Para mí, la clave de este texto del Génesis no es tanto el archiconocido seréis como Dios, deseo del que Fromm sacó sabiamente el jugo, sino lo que dice justo antes, se os abrirán los ojos. De las promesas tentadoras esta es la que se cumple, y el final del pasaje dice, no sin cierta amargura, entonces se les abrieron los ojos y se dieron cuenta de que estaban desnudos. Es lo único que realmente recibieron, y mientras la humanidad sigue deseando que se cumpla la otra promesa, buscando los intrincados modos de ser como Dios, cueste lo que cueste.
Abrir los ojos a la propia desnudez tiene que ver con descubrir las limitaciones y debilidades que nos atormentan, y a las que debemos hacer frente sin el poder de ser dioses de nuestro presente o de nuestros futuros. Abrir los ojos nos sitúa en el espacio de los interrogantes, nos pone ante lo que no queremos ver, desvela belleza y fealdad entreveradas, el bien y el mal sin separación. La condena será labrar la propia tierra, sin más poder que nuestra condición humana, revestida de todas sus limitaciones, expulsada de los paraísos de prestancia.
Al abrir los ojos y vernos tal cual somos, con el anhelo permanente de ser fuertes emocional y espiritualmente, nos arrojamos en brazos de los atajos. Es difícil acoger la debilidad personal, los interrogantes para los que no encontramos respuesta, el sentido de algunos giros del camino, la realidad sin máscaras. Por eso no dudamos en tomar la trocha que nos permita llegar antes al terreno favorable, al destino marcado en el mapa personal de nuestros autoengaños. En mi adolescencia me inicié en el montañismo, y cambió mi forma de ver y entender muchas cosas. Por más que me costara entender, una de las enseñanzas que más ha marcado mi vida fue la recomendación de no tomar atajos. Hay que imaginar a un grupo de adolescentes en pleno Pirineo aragonés, resistiéndose a las trochas, renegando del monitor que guiaba la marcha, aprovechando cada descuido para recortar el camino. Tardé mucho en aceptarlo, hay consejos que pierden rápido la batalla en una lucha contra las hormonas que nos hacen sentir fuertes, jóvenes y con prisas por llegar antes. Hasta que lo comprendí.
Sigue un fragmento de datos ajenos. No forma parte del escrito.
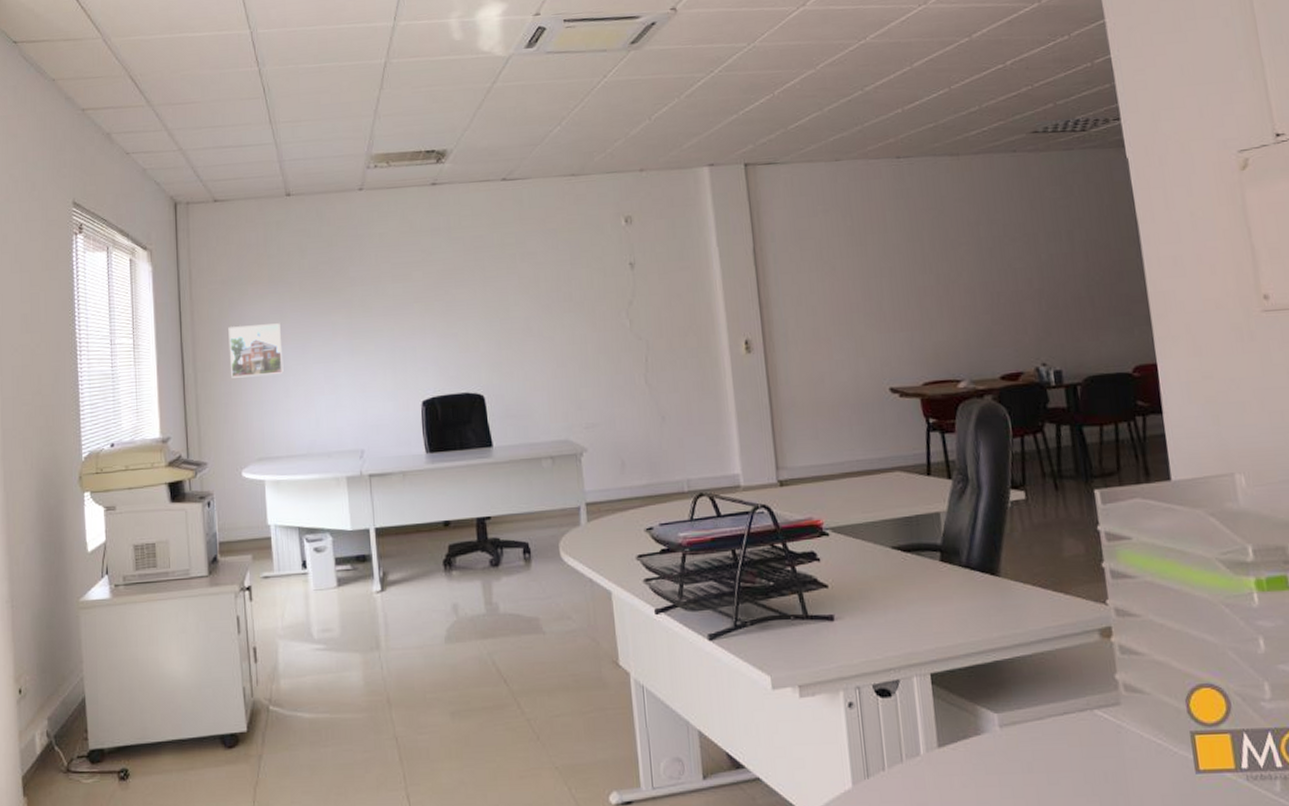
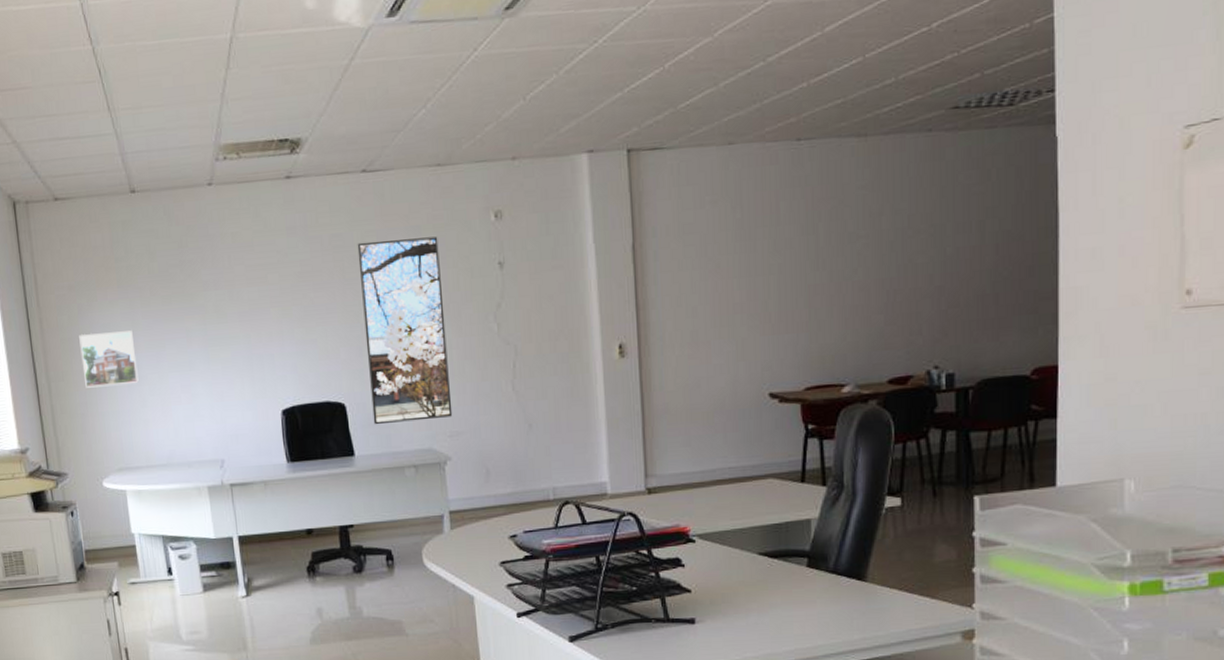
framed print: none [497,239,588,417] -> present [357,236,453,425]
Las trochas no son más que tentaciones para desviar la atención de la marcha, rutinaria, limitada, lenta en ocasiones. Tentados por el poder de alcanzar antes la meta, de evitar la debilidad y el cansancio del camino, de la decisión útil, nuestros ojos abiertos descubren atajos que no dudamos en tomar. Pero los atajos no siempre abrevian el sendero, suelen ser un engaño de los sentidos para hacernos creer poderosos, como un dios que se salta a voluntad el tedioso avance del camino. De nuevo la promesa, seréis como Dios, la tentación de controlar, de que nada me limite, de tener todo a mis pies, de evitar las cosas inútiles. Y de nuevo, también, la condena, abrir los ojos a nuestra desnudez de poder.
En la carta de Séneca a su amigo Lucilio le recomendaba, Cuando quieras calcular el auténtico valor de un hombre y conocer sus cualidades, examínalo desnudo: que se despoje de su patrimonio, que se despoje de sus cargos y demás dones engañosos de la fortuna, que desnude su propio cuerpo. Contempla su alma, la calidad de esta, si es ella grande por lo ajeno o por lo suyo propio (Carta a Lucilio IX, 76,32). No es solo un eco de la filosofía estoica que defiende el pensador cordobés, hacer de la necesidad virtud, apreciar la desnudez, acoger la limitación, abrazar el inmenso valor de lo que es considera inutilidad, conocerse a sí mismo y al otro, se convierten en condición indispensable para recorrer los caminos de nuestra vida, evitando caer en la tentación de trochas y atajos. Es, sin duda, el reto de la vida a la intemperie.